• **EXTRAIT DU DOCUMENT**:

La mobilité aérienne innovante a trait à des opérations avec des aéronefs (avec et sans pilote) d’un nouveau type conçus pour offrir une nouvelle mobilité aérienne des personnes et du fret, en particulier dans les zones (urbaines) congestionnées, sur la base d’une infrastructure aérienne et terrestre intégrée. Ces nouveaux véhicules sont considérés comme représentant un développement majeur pour le transport, en particulier à l’intérieur ou à l’extérieur des environnements urbains, pouvant contribuer à réduire les émissions et à accroître la sécurité routière, tout en fournissant de nouveaux services à toutes les communautés.
Dans le sillage de sa stratégie de mobilité durable et intelligente adoptée en décembre 2020, la Commission européenne a annoncé la préparation d’une « stratégie 2.0 pour un écosystème d’aéronefs sans pilote, intelligent et durable en Europe » qui sera adoptée d’ici fin 2022.
La Commission sollicite la vision d’un Groupe de leaders et experts
En vue de formuler des recommandations pour la rédaction de cette stratégie, la Commission européenne a mobilisé autour de la DG MOVE (Direction Générale pour la mobilité et le transport) un Groupe de leaders d’entreprises (dont Airbus, SAFRAN, Aéroport de Paris, RATP…) et d’experts du secteur qui ont formulé leur vision pour le transport par drones en Europe à l’horizon 20301.
D’après eux, un large éventail de types distincts de drones et de cas d’utilisation coexisteront à l’avenir. Les drones feront alors partie intégrante de la vie des citoyens de l’UE. Ils seront utilisés pour fournir de nombreux services au profit d’utilisateurs finaux diversifiés : services d’urgence, inspections et surveillance, utilisation des drones comme plates-formes volantes de l’Internet des objets (IoT) pour recueillir des données, ainsi que pour la livraison de marchandises. Les services de mobilité aérienne innovante auront également commencé à fournir des services réguliers de transport de personnes dans diverses villes européennes et pour certaines liaisons régionales, en utilisant initialement des avions avec un pilote à bord, mais dans le but d’automatiser entièrement leurs opérations.

• **DONNÉES RECUEILLIES**:
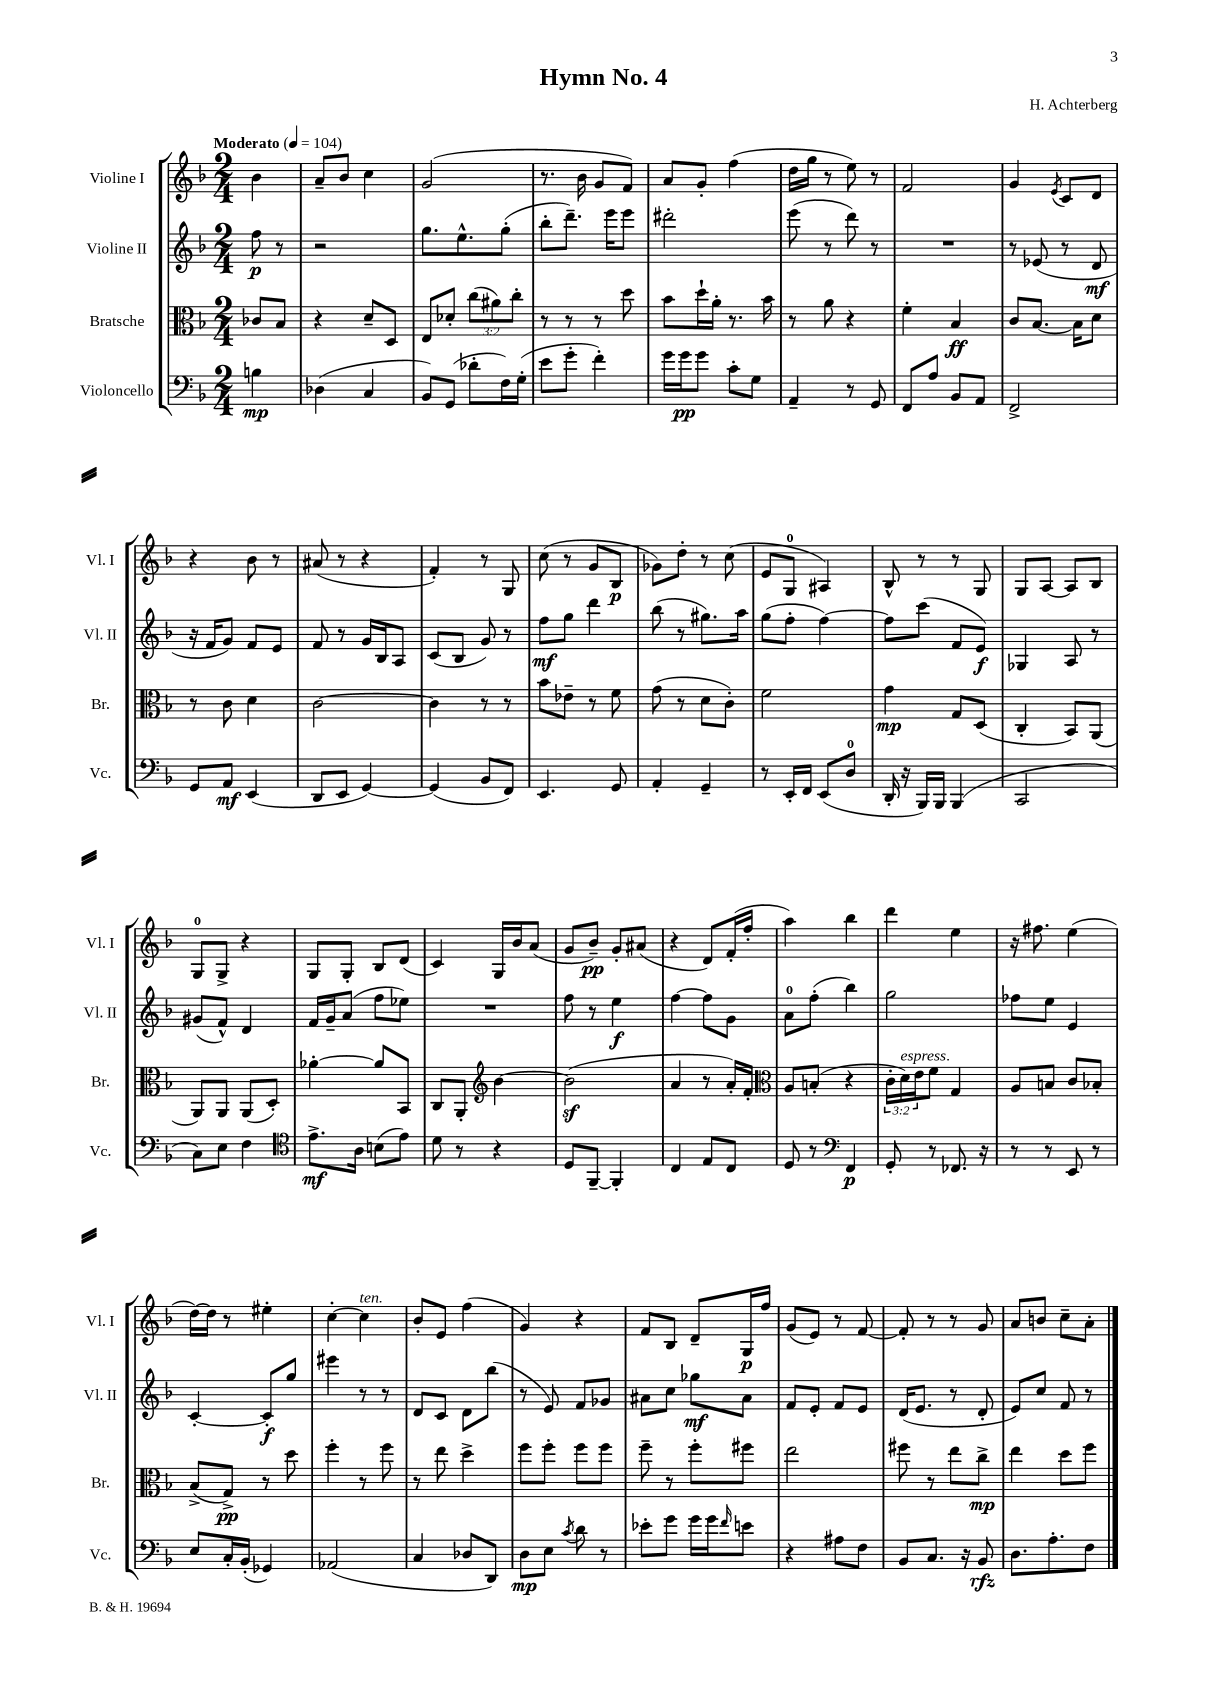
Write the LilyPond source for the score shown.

• **OBJECTIF**:
Faites un résumé en deux phrases de l'extrait sur la mobilité aérienne innovante.

• **RÉPONSE CI-DESSOUS**:
La mobilité aérienne innovante désigne l'emploi de nouveaux aéronefs, avec ou sans pilote, pour transporter des personnes et des marchandises, surtout dans les zones urbaines encombrées. Pour préparer sa stratégie sur les drones attendue d'ici fin 2022, la Commission européenne a réuni des chefs d'entreprise et des experts, qui prévoient que les drones rendront de nombreux services et que des vols réguliers de passagers auront commencé, d'abord avec un pilote à bord.